As far as I know there are no induction motor hand held routers on the market so I am confident that it is a universal (brush type) motor.


----------



## vapochilled (May 2, 2007)

AC induction motors this size, would not have enough torque. Most if not all quality tools will use a brushed motor


----------



## Matison (Aug 6, 2007)

I've read the reviews of a few routers that claim to have induction motors. One is the Porter Cable Flex Router. Another is the Hitachi 3 1/4HP Plunge Router. I don't claim to know much about this subject. It is just that I have read that induction motors tend to last longer.


----------



## bobj3 (Jan 17, 2006)

Hi Matison

You may have hit on something we all need to know...about

induction motors

http://en.wikipedia.org/wiki/Induction_motor

Specification 1300W induction motor, ½” collet, Micro adjust Guide fence, Built-in fine height adjuster – 0.2mm divisions. Plunge operated by a thumb lever, Rubber coated ergonomicly shaped handles, Locking on-off switch, Plunge depth 66mm, Cost £200 

http://www.ciao.co.uk/Porter_Cable_Flex_Router__5329215

Porter Cable 9984RJS 19.2 Volt Cordless Drill/Driver, Router, Jig Saw Combo Kit .... Four-pole, 1725 RPM induction motor for long life and quiet operation

by Porter-Cable. From $279.99. Oil free pump design for durability and no maintanence, Two... More pole, 3450RPM induction motor for maximum air delivery,

AllProTools.com carries a full selection of Porter Cable power tools at the ... Two-pole, 3450 RPM capacitor start induction motor for maximum air delivery

The Porter Cable C2002-WK is an oil-free 1.5 HP running pancake-style air compressor. The induction motor provides longer life and better performance

==================


----------



## harrysin (Jan 15, 2007)

"Porter Cable 9984RJS 19.2 Volt Cordless Drill/Driver, Router, Jig Saw Combo Kit .... Four-pole, 1725 RPM induction motor for long life and quiet operation"
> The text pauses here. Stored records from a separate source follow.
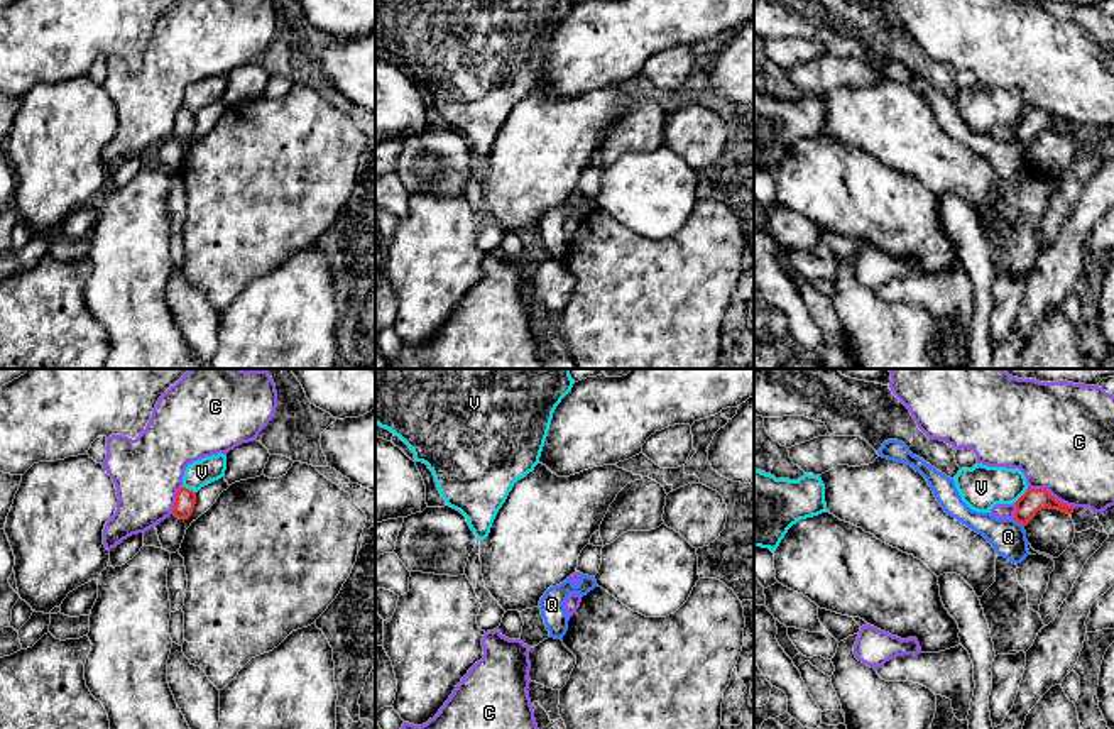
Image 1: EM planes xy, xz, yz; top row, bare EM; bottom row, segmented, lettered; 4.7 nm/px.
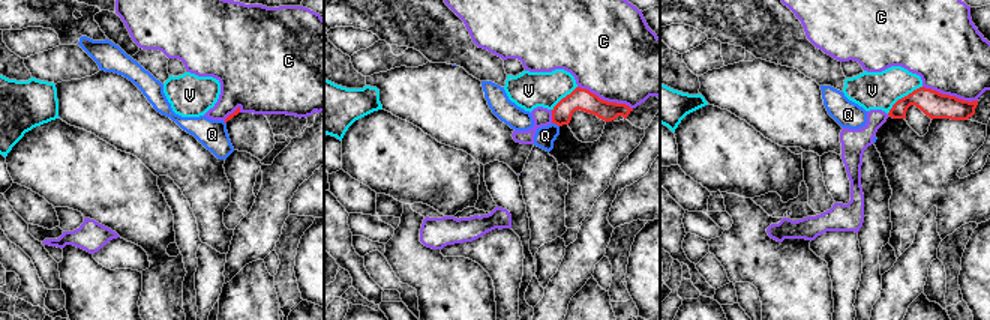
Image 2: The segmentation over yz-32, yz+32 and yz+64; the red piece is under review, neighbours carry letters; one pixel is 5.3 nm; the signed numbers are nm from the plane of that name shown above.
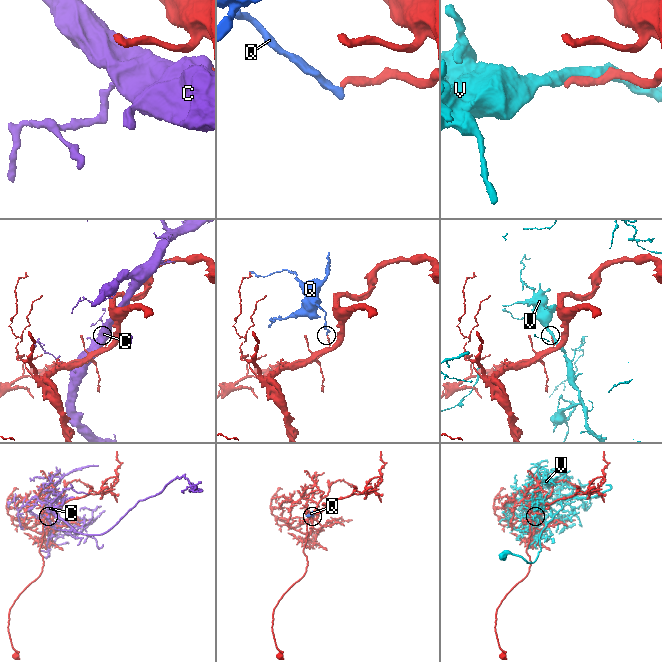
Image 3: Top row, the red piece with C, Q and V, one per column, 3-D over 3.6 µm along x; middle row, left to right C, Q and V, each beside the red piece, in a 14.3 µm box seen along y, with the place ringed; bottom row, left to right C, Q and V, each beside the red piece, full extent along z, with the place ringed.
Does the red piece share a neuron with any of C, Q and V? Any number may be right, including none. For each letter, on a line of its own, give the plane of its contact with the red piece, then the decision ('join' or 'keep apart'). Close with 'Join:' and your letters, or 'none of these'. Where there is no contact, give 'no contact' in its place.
C: meets red in yz; keep apart
Q: meets red in yz; keep apart
V: meets red in xy; keep apart
Join: none of these

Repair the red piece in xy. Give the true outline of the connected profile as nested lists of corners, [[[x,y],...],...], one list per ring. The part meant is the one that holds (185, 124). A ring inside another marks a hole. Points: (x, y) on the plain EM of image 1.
[[[181,108],[176,115],[172,135],[179,140],[188,140],[193,135],[196,125],[196,113]]]

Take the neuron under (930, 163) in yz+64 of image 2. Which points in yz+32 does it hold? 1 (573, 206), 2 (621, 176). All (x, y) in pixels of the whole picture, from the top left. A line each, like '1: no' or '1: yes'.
1: yes
2: no

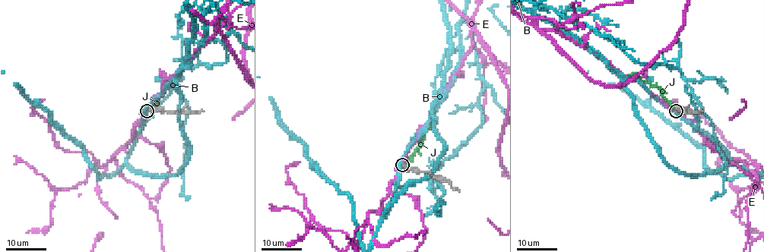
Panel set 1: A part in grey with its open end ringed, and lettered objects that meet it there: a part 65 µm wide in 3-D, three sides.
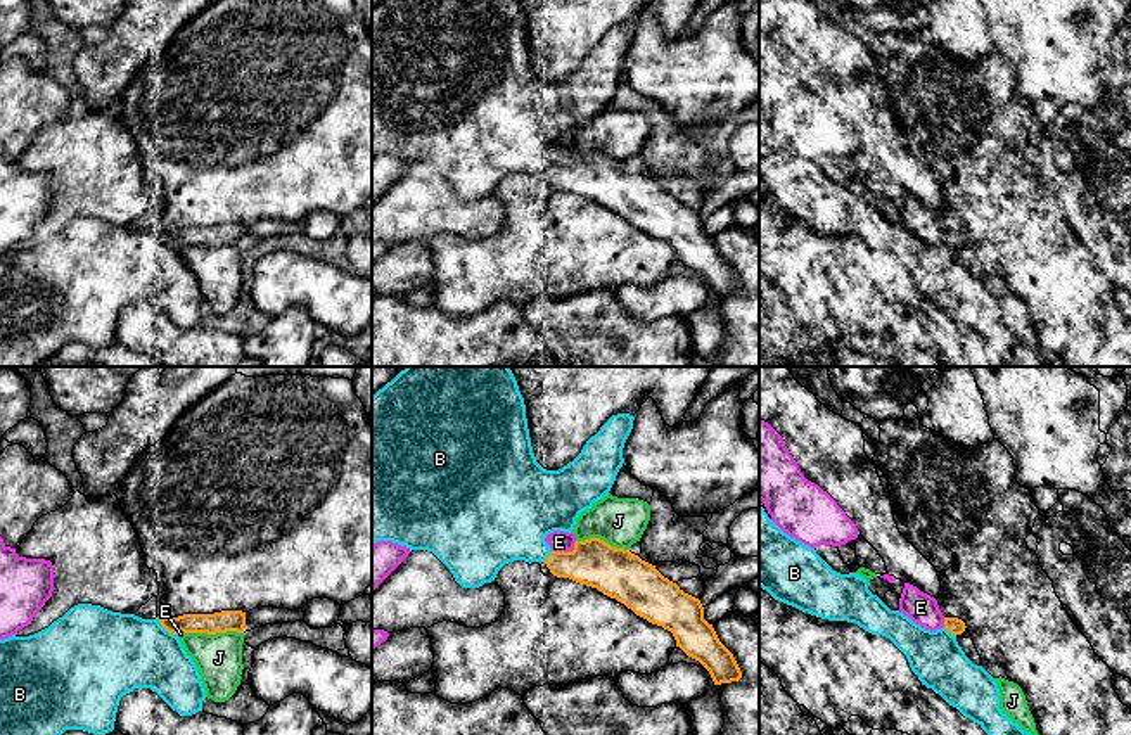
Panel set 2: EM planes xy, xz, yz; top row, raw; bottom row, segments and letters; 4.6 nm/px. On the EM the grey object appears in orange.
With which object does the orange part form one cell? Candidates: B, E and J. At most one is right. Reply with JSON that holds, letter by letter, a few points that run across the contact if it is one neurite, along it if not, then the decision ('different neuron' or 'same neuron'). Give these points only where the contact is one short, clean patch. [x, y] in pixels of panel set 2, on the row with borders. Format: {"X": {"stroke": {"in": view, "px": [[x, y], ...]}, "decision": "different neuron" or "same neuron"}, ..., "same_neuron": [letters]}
{"B": {"decision": "different neuron"}, "E": {"stroke": {"in": "xz", "px": [[614, 571], [576, 561], [566, 552], [559, 542]]}, "decision": "same neuron"}, "J": {"stroke": {"in": "xy", "px": [[242, 632], [184, 635]]}, "decision": "different neuron"}, "same_neuron": ["E"]}

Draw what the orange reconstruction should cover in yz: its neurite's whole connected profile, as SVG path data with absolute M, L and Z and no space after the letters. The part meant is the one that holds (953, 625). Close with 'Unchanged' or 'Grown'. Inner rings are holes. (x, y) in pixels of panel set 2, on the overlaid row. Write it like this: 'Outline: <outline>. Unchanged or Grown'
Outline: M904 583L899 598L899 612L930 631L946 628L951 635L956 636L962 635L967 628L965 623L958 617L944 617L937 600L910 583Z. Grown

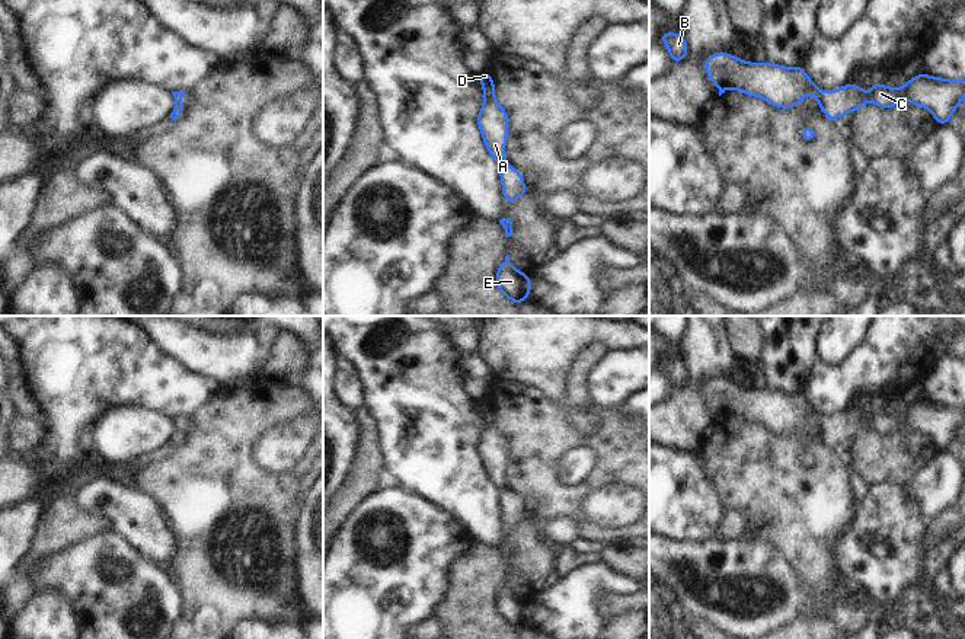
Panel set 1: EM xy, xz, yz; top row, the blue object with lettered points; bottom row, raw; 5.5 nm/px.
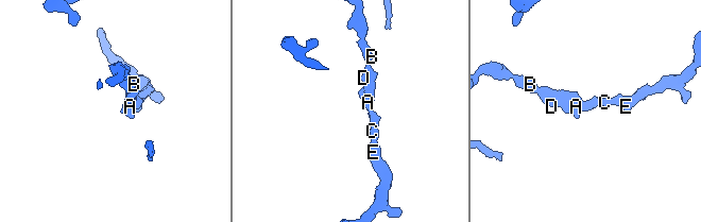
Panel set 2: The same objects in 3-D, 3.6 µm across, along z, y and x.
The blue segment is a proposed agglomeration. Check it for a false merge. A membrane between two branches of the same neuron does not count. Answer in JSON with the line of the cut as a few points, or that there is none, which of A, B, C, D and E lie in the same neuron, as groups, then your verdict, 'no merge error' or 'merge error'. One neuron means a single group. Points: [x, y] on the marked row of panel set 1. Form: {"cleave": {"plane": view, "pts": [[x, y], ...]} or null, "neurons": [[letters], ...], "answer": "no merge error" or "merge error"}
{"cleave": null, "neurons": [["A", "B", "C", "D", "E"]], "answer": "no merge error"}

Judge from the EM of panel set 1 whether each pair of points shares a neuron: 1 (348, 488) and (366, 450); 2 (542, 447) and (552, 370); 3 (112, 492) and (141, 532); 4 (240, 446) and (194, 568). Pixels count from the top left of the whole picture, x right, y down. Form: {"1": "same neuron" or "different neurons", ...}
{"1": "same neuron", "2": "different neurons", "3": "same neuron", "4": "same neuron"}

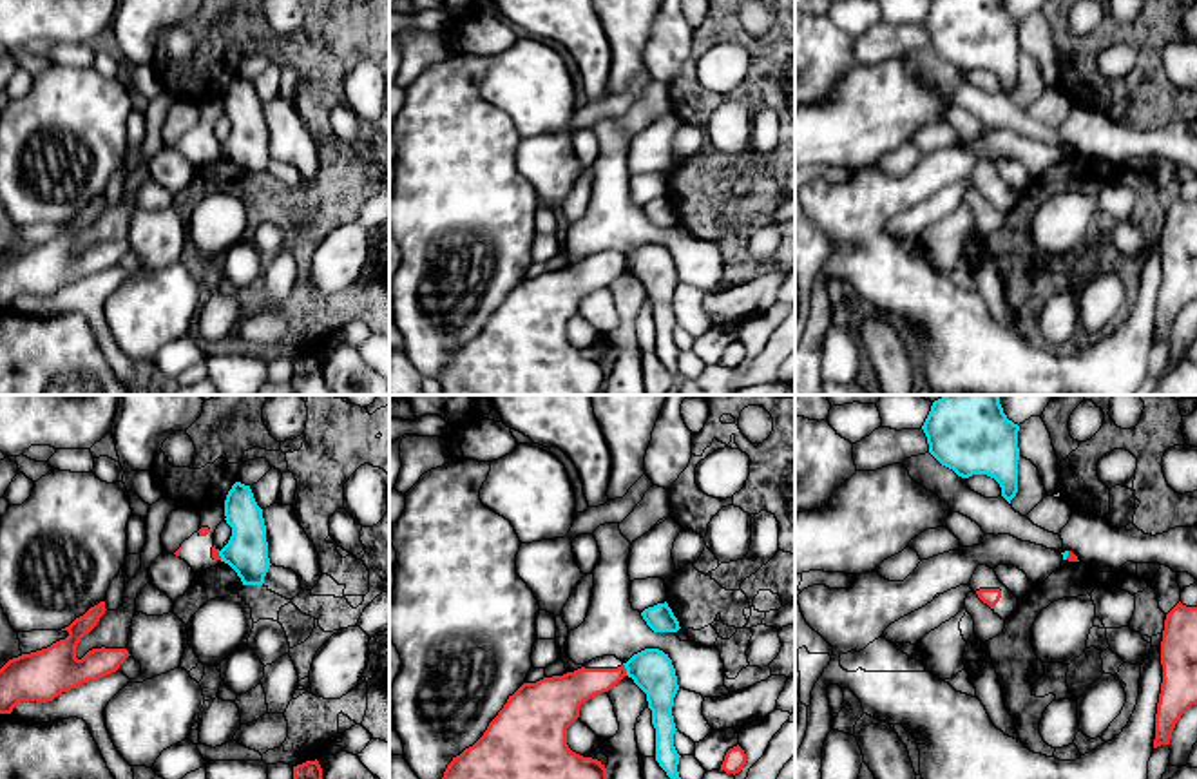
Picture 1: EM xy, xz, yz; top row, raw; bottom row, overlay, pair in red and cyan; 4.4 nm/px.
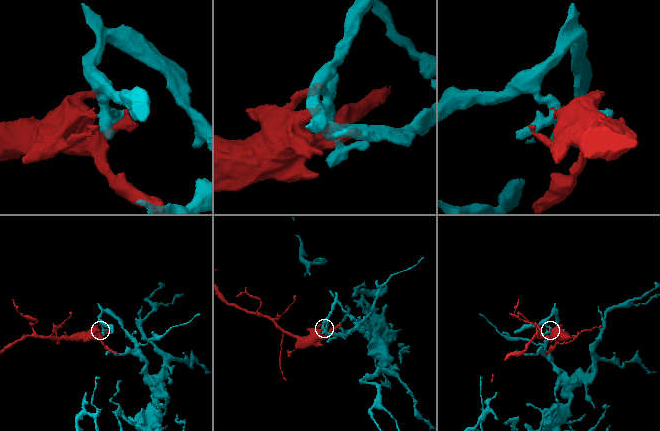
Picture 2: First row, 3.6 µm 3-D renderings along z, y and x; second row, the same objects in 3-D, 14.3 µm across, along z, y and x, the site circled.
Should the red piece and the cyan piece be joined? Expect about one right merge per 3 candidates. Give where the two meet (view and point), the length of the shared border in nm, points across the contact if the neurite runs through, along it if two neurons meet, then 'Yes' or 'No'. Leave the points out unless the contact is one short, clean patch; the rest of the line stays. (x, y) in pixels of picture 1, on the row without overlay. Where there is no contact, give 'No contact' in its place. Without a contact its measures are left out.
Touches red at xz (625, 263). Shared border 60 nm. Boundary: xz (623, 258), (627, 269). No

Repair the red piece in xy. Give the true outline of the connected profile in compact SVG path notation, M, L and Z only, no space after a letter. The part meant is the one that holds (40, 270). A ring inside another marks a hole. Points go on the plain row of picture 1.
M100 196L62 223L69 226L65 234L9 254L0 263L0 308L11 308L20 295L53 295L65 284L116 266L130 250L127 243L101 241L76 252L80 234L98 219L105 205L105 196Z

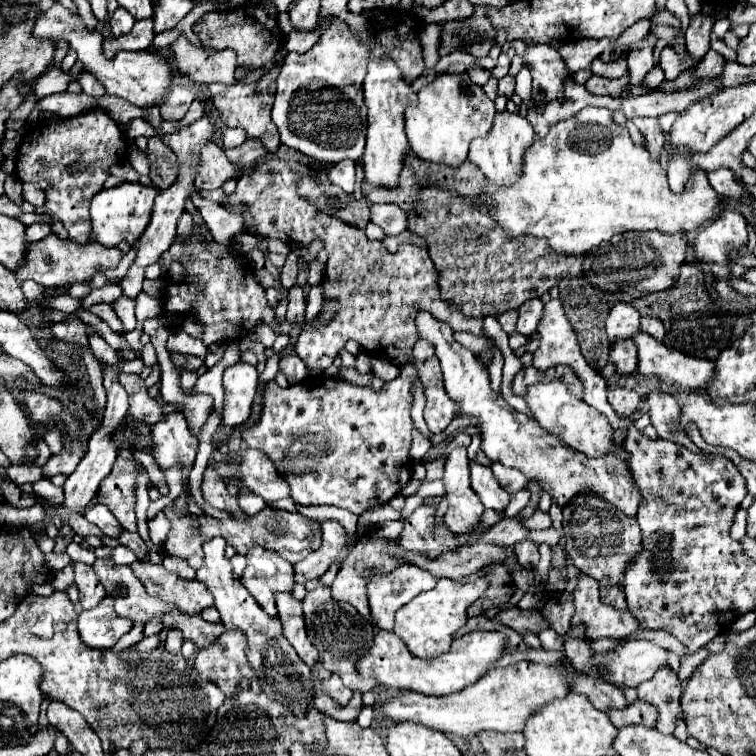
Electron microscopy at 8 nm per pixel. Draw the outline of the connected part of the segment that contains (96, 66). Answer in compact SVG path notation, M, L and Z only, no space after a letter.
M60 4L52 6L46 14L42 14L36 20L34 36L36 38L50 38L50 40L64 38L68 42L68 46L78 52L78 60L84 64L84 68L104 84L108 94L126 98L130 104L134 104L138 108L160 106L166 92L172 88L172 66L164 56L150 54L150 52L120 52L116 58L108 60L102 54L102 40L104 40L102 34L98 30L88 32L84 28L80 16L68 12Z

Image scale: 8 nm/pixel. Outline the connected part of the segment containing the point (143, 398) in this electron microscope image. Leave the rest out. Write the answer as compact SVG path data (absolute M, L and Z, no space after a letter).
M120 374L120 384L126 386L130 398L130 416L142 424L156 424L166 416L162 404L148 396L148 388L138 374Z

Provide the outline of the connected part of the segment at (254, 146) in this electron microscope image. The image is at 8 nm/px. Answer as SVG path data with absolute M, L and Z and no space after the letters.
M250 138L240 148L226 150L226 156L232 164L250 166L250 164L256 164L256 162L264 160L264 156L268 156L268 150L264 148L264 144L258 138Z

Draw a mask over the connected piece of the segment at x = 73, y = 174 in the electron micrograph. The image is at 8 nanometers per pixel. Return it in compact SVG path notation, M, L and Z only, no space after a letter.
M92 108L74 118L34 128L18 148L14 174L20 182L40 184L46 194L44 208L62 220L70 240L86 244L90 238L90 200L102 190L108 168L122 160L124 150L126 142L120 126L100 108Z

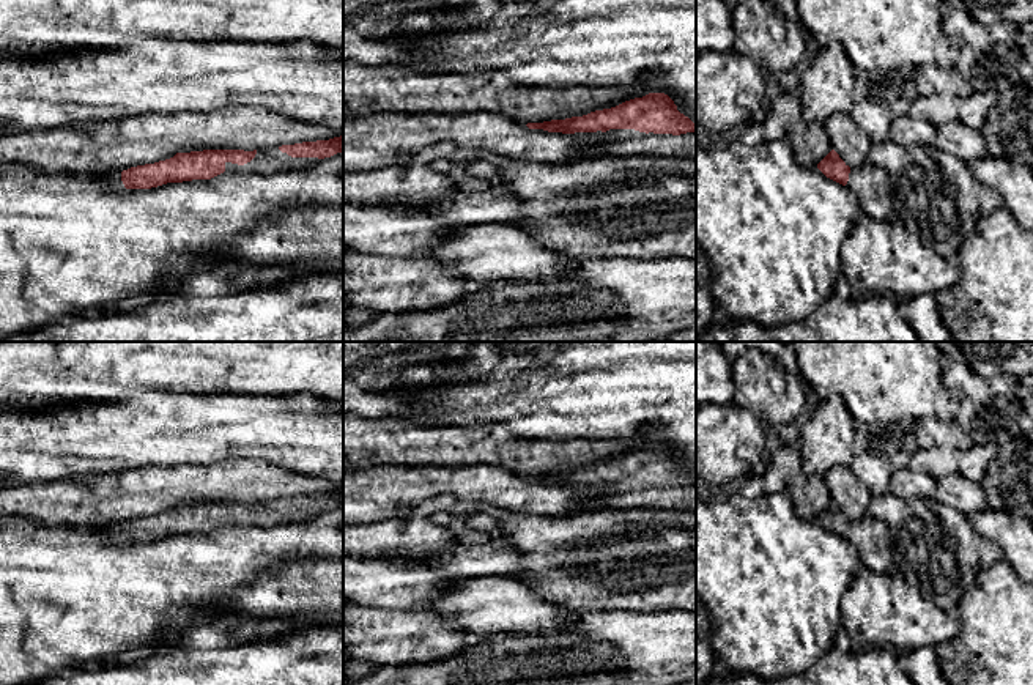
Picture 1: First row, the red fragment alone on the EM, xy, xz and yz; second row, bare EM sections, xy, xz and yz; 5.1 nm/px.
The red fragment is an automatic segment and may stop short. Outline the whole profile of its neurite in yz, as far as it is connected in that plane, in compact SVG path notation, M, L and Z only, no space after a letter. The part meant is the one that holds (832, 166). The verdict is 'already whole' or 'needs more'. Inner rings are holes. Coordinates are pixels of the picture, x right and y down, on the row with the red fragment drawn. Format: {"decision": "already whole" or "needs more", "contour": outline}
{"decision": "needs more", "contour": "M835 150L817 164L817 168L852 191L863 214L876 219L890 219L894 214L891 184L883 168L869 161L850 168Z"}

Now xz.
{"decision": "needs more", "contour": "M649 93L616 107L583 117L528 123L548 132L597 132L605 135L578 151L573 162L595 157L691 157L696 159L696 124L665 93Z"}

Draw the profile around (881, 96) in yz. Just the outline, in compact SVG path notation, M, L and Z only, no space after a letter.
M910 68L860 71L853 94L855 102L849 113L872 145L890 137L894 120L909 115L920 96L915 71Z

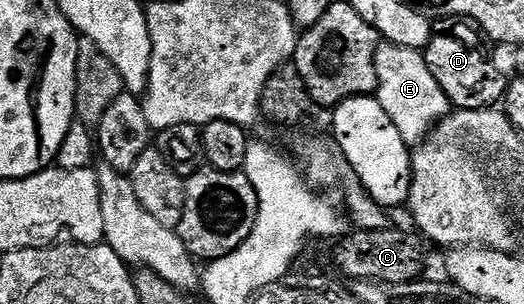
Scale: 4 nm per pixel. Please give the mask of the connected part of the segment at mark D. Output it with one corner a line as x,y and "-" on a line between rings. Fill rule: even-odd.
440,18
433,23
430,42
425,55
436,84
448,96
451,107
459,110
489,110
506,97
507,83
490,55
491,47
478,25
470,18

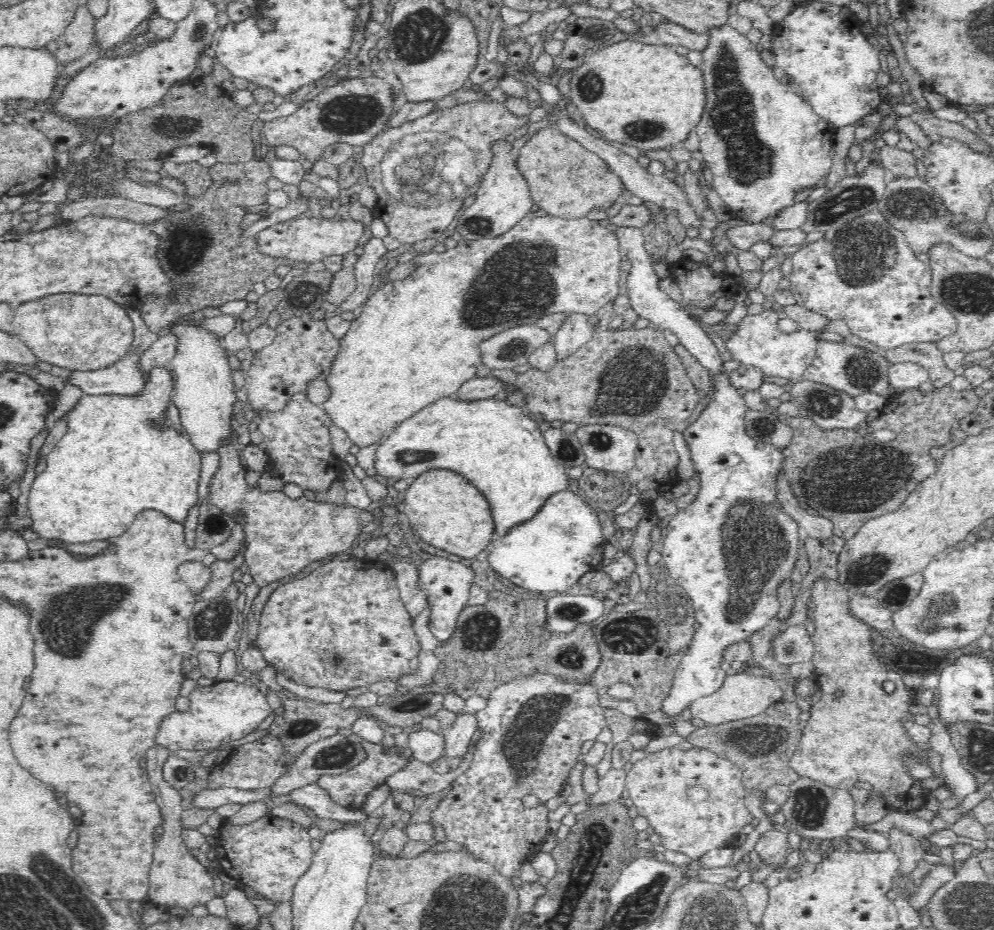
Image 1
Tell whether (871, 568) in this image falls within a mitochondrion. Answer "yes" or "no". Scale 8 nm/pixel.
yes

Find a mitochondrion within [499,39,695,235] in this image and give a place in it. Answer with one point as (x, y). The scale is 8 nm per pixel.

A D.C. INDUCTION MOTOR? Something not quite right here me thinks.

Where possible, I prefer induction motors because they are so quiet compared to universal ones.


----------



## vapochilled (May 2, 2007)

I think they are using the term loosly, lol
They may be refering to them being series wound as opposed to shunt, but I'd say they still have brushes.
As you said, a DC induction motor wont tend to turn very much


----------



## Matison (Aug 6, 2007)

http://findarticles.com/p/articles/mi_qa3957/is_200502/ai_n9521056

This is an article that I read about induction motors.


----------



## vapochilled (May 2, 2007)

mmm, can't change physics,lol
Brushless AC is an expensive way to go, it has power, but the cost would be through the roof. These are normally kept in the domain of high end industrial such as Robotics and product handling equipment.
AC induction, low cost, low tech!!
Used for fans and constant speed,constant torque applications.
Brushless DC (or servo) used to be the domain of high accuracy applications, but AC servos, are a very real options these days.
Brushed DC, series or shunt wound(in tools it's usually series for safety reasons)
Cheap, powerful, easy to control and maintain, why re invent the wheel?
I fly RC helicopters for fun, they use Brushless high RPM DC motors of pretty low Wattage. A router with the same technology would cost $1000s and would offer nothing new.


----------